Après avoir franchi le défilé des Souatirs, chaînes longues et pierreuses, on laisse à gauche le Kelbiah et on entre dans la vaste plaine de Kairouan, aride et nue, coupée par des rivières dont les tamarix tracent les contours et montrent çà et là des buttes de terre formées par les sources. Bientôt on aperçoit un point blanc isolé : le minaret de la Mosquée d’Okba.

Aussitôt, chameliers et pèlerins, marchands et grands seigneurs mettent pied à terre et se prosternant rendent hommage au lieutenant du Prophète qui a fondé la Ville sainte.

Kairouan s’élève droite dans la plaine ; elle y déroule ses remparts de briques, ses tours et ses bastions, et fait surgir de son enceinte crénelée de nombreux minarets, pour la plupart lourds et massifs.

Kairouan a gardé tout son prestige auprès des Musulmans qui, jusqu’à l’occupation française, y avaient seuls, droit de cité. Les Juifs, répandus dans toute la Régence, ne pouvaient y tenir boutique ; les voyageurs Chrétiens devaient être munis d’une autorisation spéciale pour entrer dans ses murs, et les habitants de la Ville sainte avaient une réputation de fanatisme et de férocité qui devait tomber peu à peu.

Les rues y sont larges, bien percées, bien tenues. Le service de l’édilité publique n’y est pas en souffrance ; mais ce qui frappe, c’est le manque d’eau. Les Arabes choisissent l’emplacement des villes d’après de singuliers principes.

Un général de l’Islam ou un derviche, arrive au premier endroit venu, et il décrète qu’il faut y élever une grande cité ; on a fondé d’après cette méthode Fez au Maroc (où il n’y a pas d’air), Kairouan en Tunisie (où il n’y a pas d’eau).

L’ancienne dynastie des Aghlabites avait construit aux abords de Kairouan d’immenses citernes, avec des bassins de décantation, que l’incurie musulmane a laissés s’ensabler. Aujourd’hui, pour les besoins de la ville, on a recours aux citernes des particuliers, et au puits du chameau, creusé dans l’intérieur de la cité.
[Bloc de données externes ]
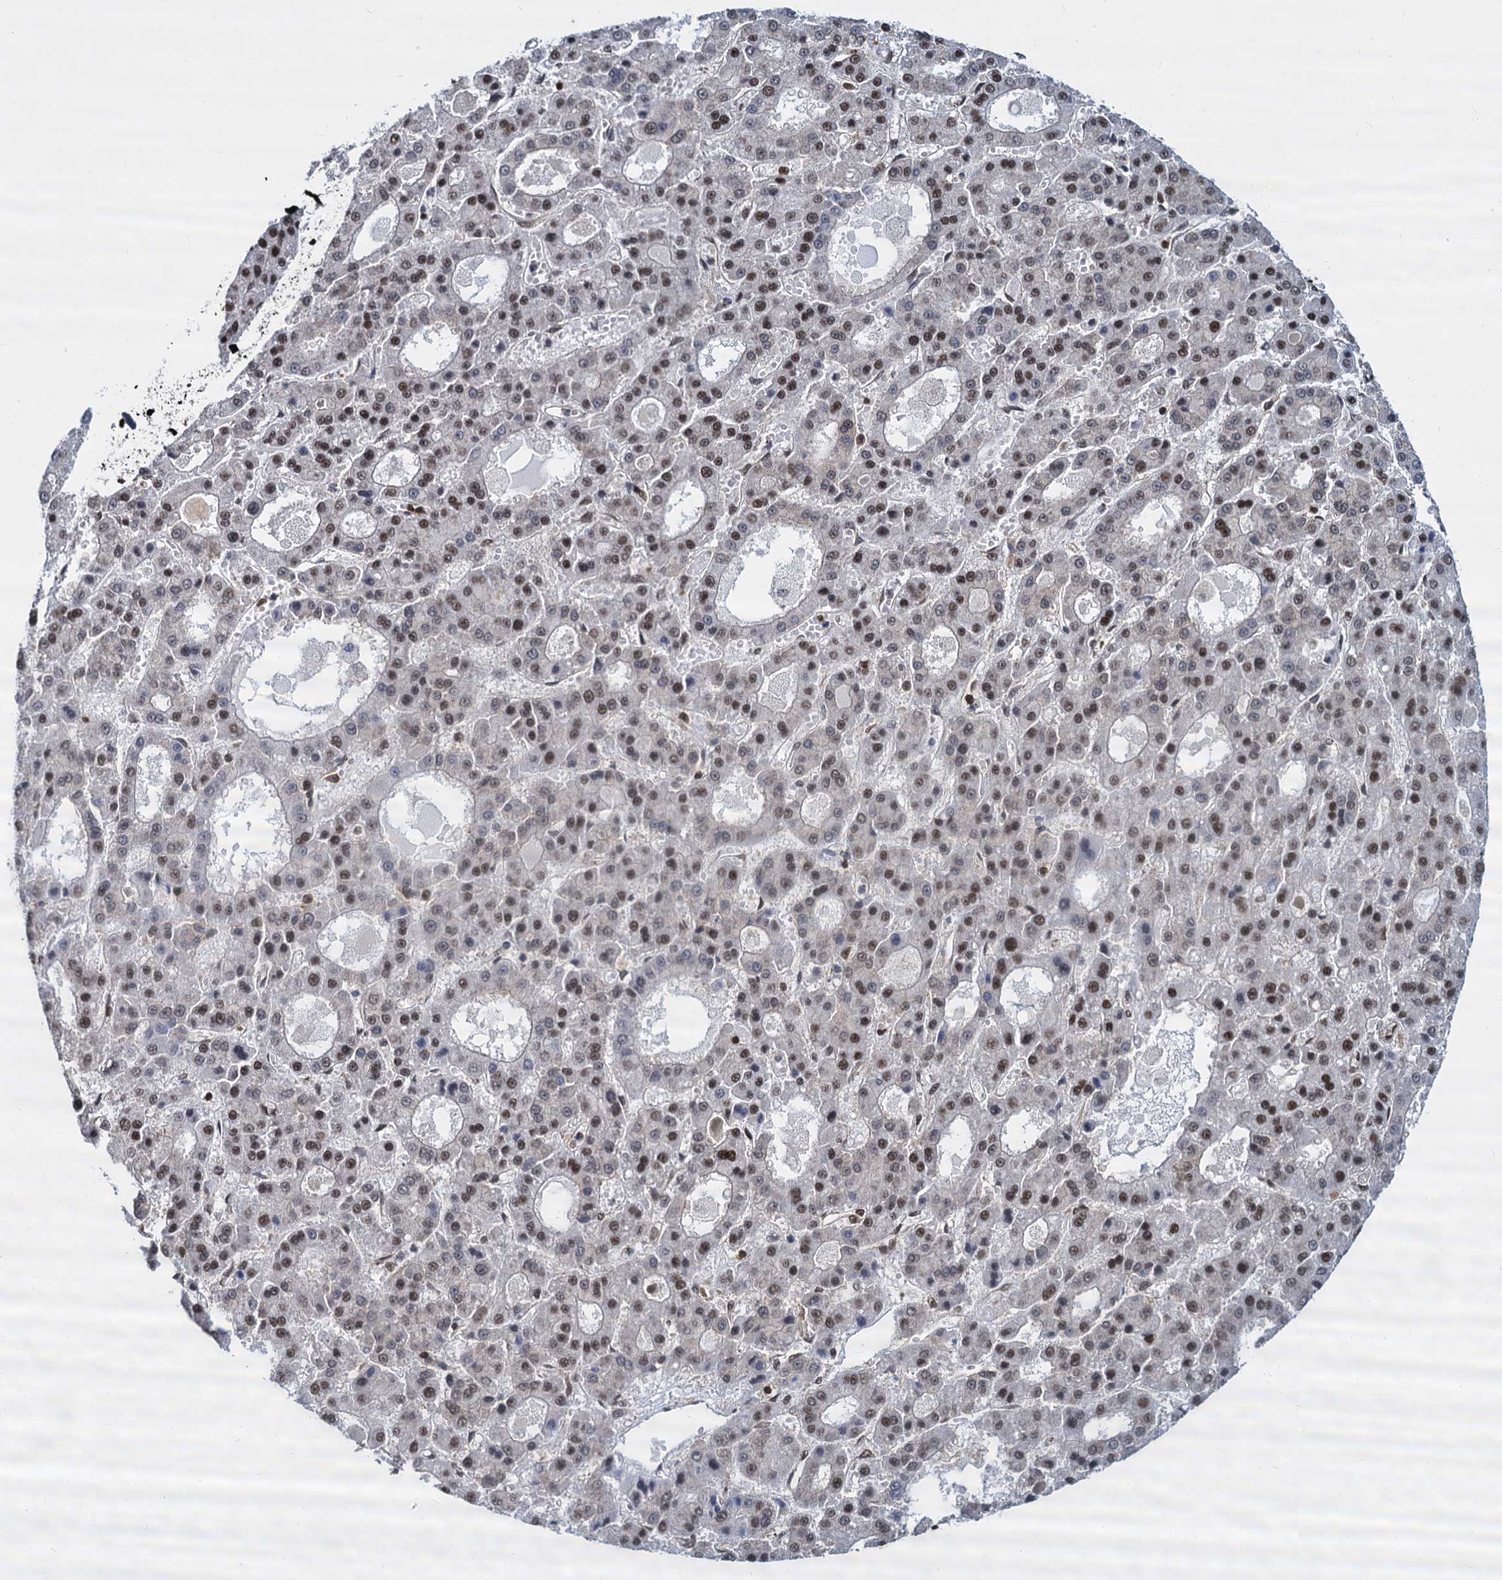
{"staining": {"intensity": "moderate", "quantity": "25%-75%", "location": "nuclear"}, "tissue": "liver cancer", "cell_type": "Tumor cells", "image_type": "cancer", "snomed": [{"axis": "morphology", "description": "Carcinoma, Hepatocellular, NOS"}, {"axis": "topography", "description": "Liver"}], "caption": "This photomicrograph displays immunohistochemistry (IHC) staining of liver cancer, with medium moderate nuclear positivity in about 25%-75% of tumor cells.", "gene": "DCPS", "patient": {"sex": "male", "age": 70}}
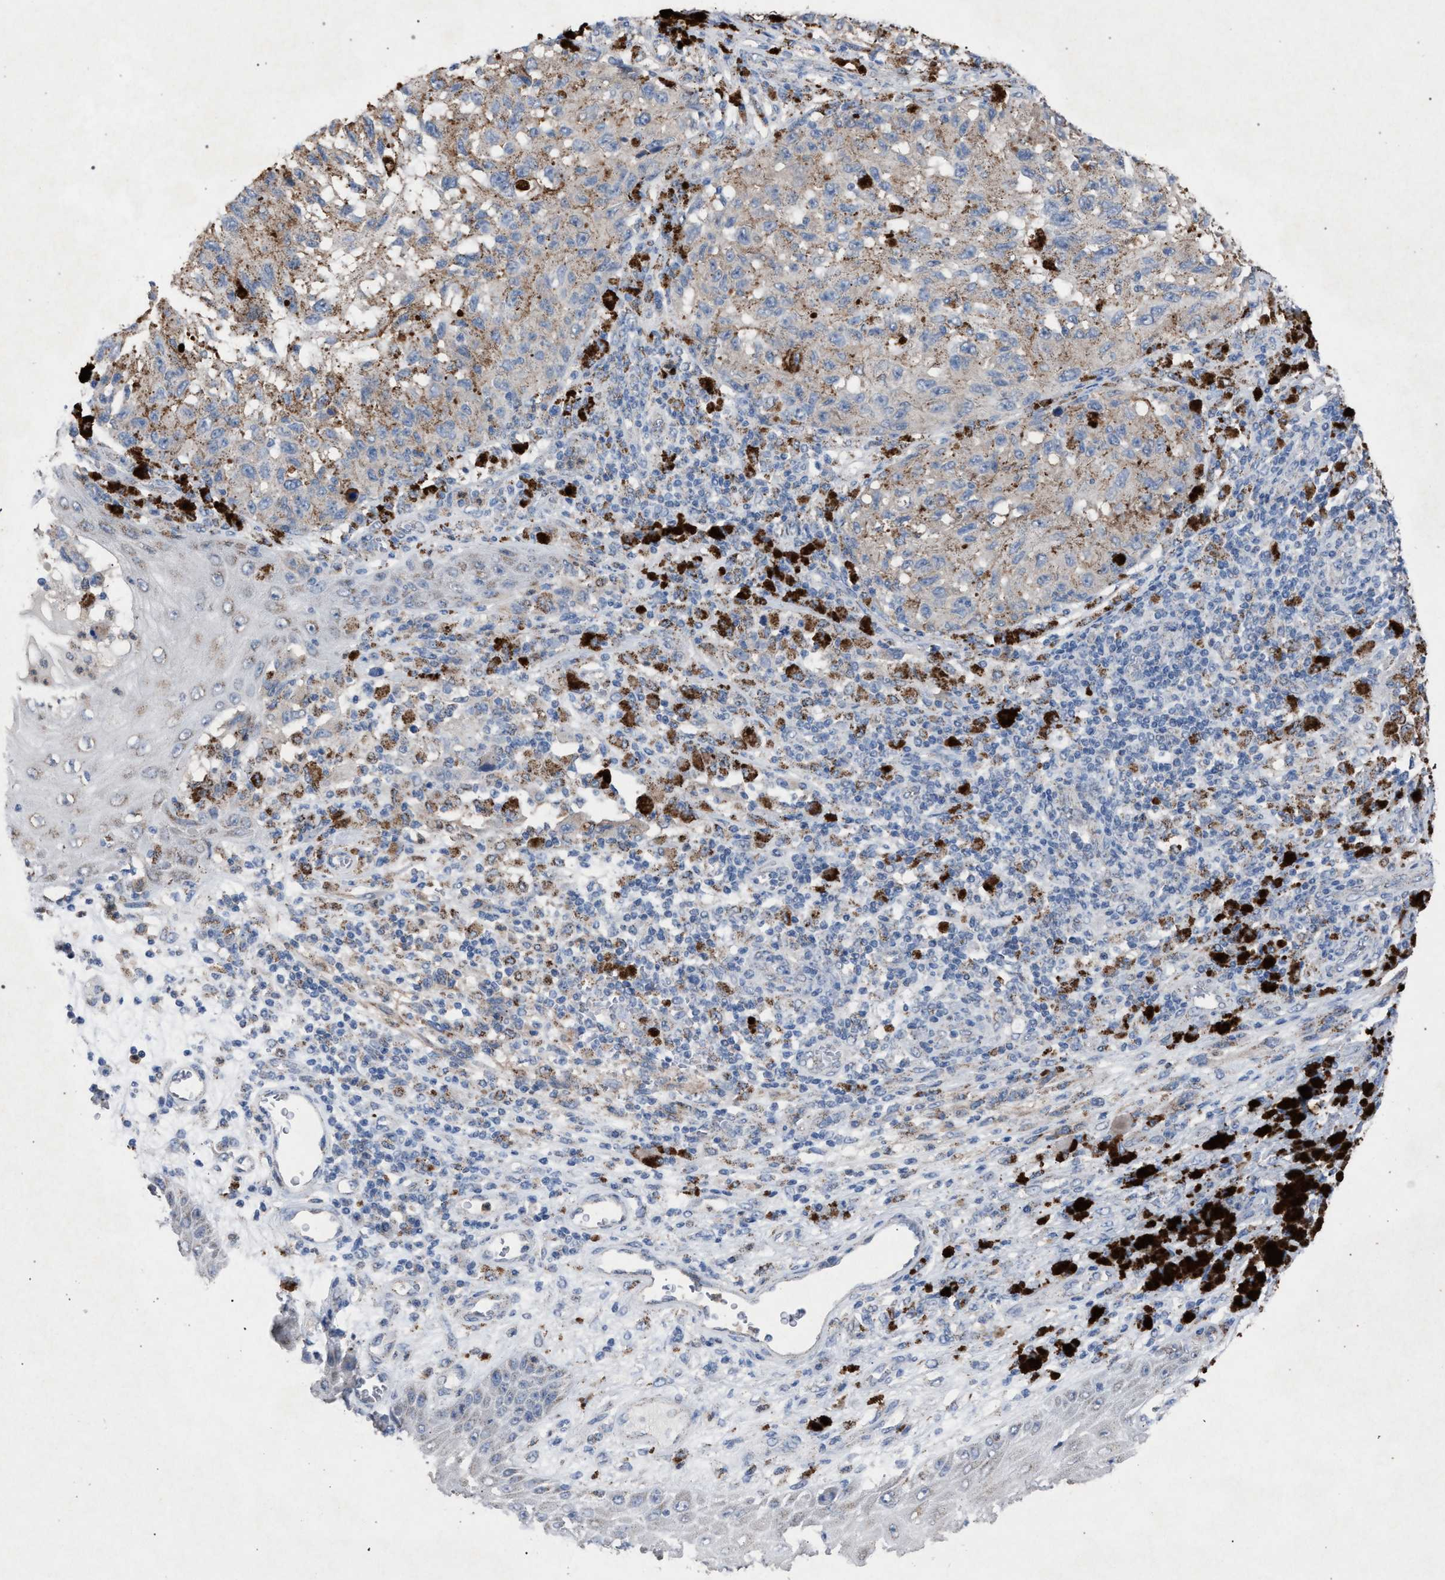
{"staining": {"intensity": "weak", "quantity": "25%-75%", "location": "cytoplasmic/membranous"}, "tissue": "melanoma", "cell_type": "Tumor cells", "image_type": "cancer", "snomed": [{"axis": "morphology", "description": "Malignant melanoma, NOS"}, {"axis": "topography", "description": "Skin"}], "caption": "Protein expression analysis of human malignant melanoma reveals weak cytoplasmic/membranous staining in about 25%-75% of tumor cells. The staining was performed using DAB (3,3'-diaminobenzidine) to visualize the protein expression in brown, while the nuclei were stained in blue with hematoxylin (Magnification: 20x).", "gene": "HSD17B4", "patient": {"sex": "female", "age": 73}}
L’eau y est élevée au moyen de chaînes à godets et d’un manège. L’installation est au premier étage, et la vue de ce chameau tournant à cette hauteur, m’a paru bizarre. Quelquefois il s’arrête, reste à la fenêtre en contemplation, et les cuisinières du lieu attendent patiemment, pour remplir leurs cruches, que le chameau ait terminé sa méditation.

Si Kairouan est la ville des Saints musulmans, des pieux vieillards qui y viennent passer leurs derniers jours, c’est aussi et surtout la ville des chameaux. On en rencontre à chaque pas ; les uns portent du charbon ou des briques, des légumes ou des fruits, ce sont les prolétaires ; d’autres, ne portent que leur bosse, ce sont les rentiers. Leur existence dans cette ville ancienne et sainte, les charges honorifiques qui leur sont confiées, la proximité de leur royaume, le désert, leur donnent un sérieux, je dirais même une morgue, dont les Musulmans d’ailleurs, fort amateurs de la dignité et du respect de soi-même, ne se plaignent pas.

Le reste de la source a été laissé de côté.